Records for this exercise:
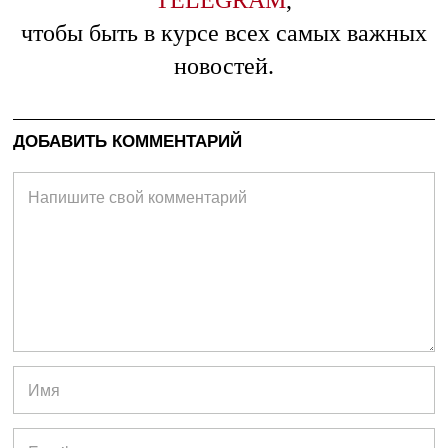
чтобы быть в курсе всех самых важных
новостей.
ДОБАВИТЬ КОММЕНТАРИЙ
--
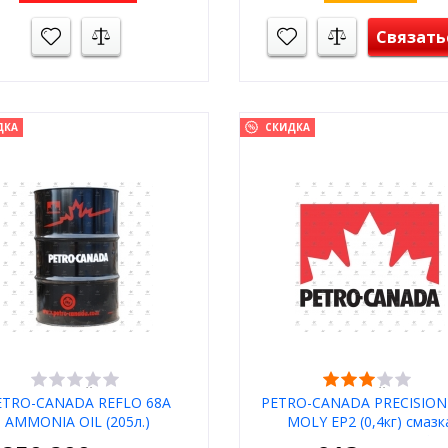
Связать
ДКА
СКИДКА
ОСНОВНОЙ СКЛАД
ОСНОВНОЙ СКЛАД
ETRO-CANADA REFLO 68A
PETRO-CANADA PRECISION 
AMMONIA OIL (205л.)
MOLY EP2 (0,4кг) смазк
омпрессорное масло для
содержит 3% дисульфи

Instructions to follow:
Among the entries above, copy exactly only the lines starting with the one containing "чтобы быть в курсе всех самых важных" and going through the one containing "ДОБАВИТЬ КОММЕНТАРИЙ", both ends included.

Exercise result:
чтобы быть в курсе всех самых важных
новостей.
ДОБАВИТЬ КОММЕНТАРИЙ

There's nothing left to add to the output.